Vice Prime Minister Shaul Mofaz met with U.S. President Barack Obama at the White House on Thursday and emphasized that Israel's new coalition government is an opportunity to restart negotiations with the Palestinians.
Mofaz met with U.S. National Security Adviser Tom Donilon on Thursday, and several minutes into the start of the meeting, Obama decided to join the two.
Mofaz told Obama that the new 94-member coalition that was set up in Israel, after his party Kadima joined the government, posed a window of opportunity to advance the Israeli-Palestinian peace process.
"The Americans have a strong will to advance the process," Mofaz told Haaretz following the meeting. "This time there are no preconditions… from my talks with U.S. Secretary of State Clinton and the National Security Adviser, I feel that there is support for talks without preconditions."
Mofaz also called on Obama to step up sanctions on Iran in light of the failed talks in Moscow on Iran's controversial nuclear program.
Mofaz said after the meeting that he received the U.S. commitment from Obama and Senators to prevent Iran from attaining a nuclear weapon.
Mofaz said that U.S. officials assured him that "harsh sanctions will go into effect next month."
The Obama administration has been accelerating diplomatic efforts to get Israel and the Palestinians back to peace talks although there is little evidence the two sides are ready to resume direct negotiations.
With most Mideast experts focused on the crisis in Syria and political upheaval in Egypt, Secretary of State Hillary Rodham Clinton has stepped up contacts with Israeli and Palestinian officials over the past week to persuade them to return to the table, beginning with a high-level meeting between Mofaz and Palestinian President Mahmoud Abbas.

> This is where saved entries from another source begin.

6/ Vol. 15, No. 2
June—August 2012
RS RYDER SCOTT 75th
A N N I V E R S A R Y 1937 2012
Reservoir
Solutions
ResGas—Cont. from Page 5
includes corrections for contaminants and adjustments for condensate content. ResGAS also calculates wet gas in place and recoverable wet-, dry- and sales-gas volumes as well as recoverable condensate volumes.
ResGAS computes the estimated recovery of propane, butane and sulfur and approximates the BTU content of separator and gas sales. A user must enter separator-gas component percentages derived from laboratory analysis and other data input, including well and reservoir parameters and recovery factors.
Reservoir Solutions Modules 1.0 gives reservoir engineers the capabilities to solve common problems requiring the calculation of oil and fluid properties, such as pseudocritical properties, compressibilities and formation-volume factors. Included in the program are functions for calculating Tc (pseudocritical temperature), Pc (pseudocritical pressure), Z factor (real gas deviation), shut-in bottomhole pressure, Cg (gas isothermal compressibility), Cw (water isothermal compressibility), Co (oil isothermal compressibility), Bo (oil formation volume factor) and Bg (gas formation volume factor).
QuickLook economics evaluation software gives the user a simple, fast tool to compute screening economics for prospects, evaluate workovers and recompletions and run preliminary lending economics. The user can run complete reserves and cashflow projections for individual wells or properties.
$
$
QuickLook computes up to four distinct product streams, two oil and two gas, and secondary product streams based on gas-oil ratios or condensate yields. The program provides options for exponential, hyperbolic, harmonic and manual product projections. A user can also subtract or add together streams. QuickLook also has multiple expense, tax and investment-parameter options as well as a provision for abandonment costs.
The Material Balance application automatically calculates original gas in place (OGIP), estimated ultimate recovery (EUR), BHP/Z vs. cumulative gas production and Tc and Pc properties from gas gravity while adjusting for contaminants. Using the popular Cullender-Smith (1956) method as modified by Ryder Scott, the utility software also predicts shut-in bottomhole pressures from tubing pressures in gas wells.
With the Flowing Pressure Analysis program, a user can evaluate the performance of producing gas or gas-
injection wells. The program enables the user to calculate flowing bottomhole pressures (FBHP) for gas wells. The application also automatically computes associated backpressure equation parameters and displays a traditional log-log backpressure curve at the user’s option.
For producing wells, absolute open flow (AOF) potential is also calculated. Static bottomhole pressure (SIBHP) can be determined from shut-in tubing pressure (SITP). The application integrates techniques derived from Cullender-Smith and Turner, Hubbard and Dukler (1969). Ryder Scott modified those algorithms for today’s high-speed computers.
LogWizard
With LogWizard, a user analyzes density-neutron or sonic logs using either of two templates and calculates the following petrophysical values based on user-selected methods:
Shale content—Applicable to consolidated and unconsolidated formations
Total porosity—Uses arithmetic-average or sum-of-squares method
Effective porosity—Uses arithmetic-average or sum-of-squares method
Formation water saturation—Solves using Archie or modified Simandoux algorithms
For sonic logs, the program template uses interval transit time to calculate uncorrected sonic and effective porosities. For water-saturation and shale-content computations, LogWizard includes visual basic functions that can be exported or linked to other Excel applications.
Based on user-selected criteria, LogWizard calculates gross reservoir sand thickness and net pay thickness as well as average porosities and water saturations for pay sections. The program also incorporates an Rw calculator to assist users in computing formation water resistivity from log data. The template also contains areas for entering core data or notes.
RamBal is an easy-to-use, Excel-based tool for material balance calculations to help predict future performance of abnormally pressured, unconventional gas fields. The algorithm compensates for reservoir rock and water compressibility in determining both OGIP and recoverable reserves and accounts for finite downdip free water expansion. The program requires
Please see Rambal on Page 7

Clinton met on Wednesday with chief Palestinian negotiator Saeb Erekat and Mofaz. Last week, Clinton met Israel's lead negotiator, Yitzhak Molcho, and spoke by phone with Prime Minister Benjamin Netanyahu and Abbas.
U.S. officials say the goal is to improve the atmosphere for direct talks that broke down three years ago and have yet to be resuscitated despite the administration's multiple attempts. Recent developments, including announcements of new Israeli settlement construction and attacks from Gaza into Israel, have done nothing to improve the prospects for talks.
"We are working hard at keeping these parties working and talking, and trying to keep them committed to this process," State Department spokeswoman Victoria Nuland said Wednesday. "The process is still very much alive. I don't dispute the fact that we've had some bad incidents on the ground this week ... but that is further to why these parties need to stay engaged."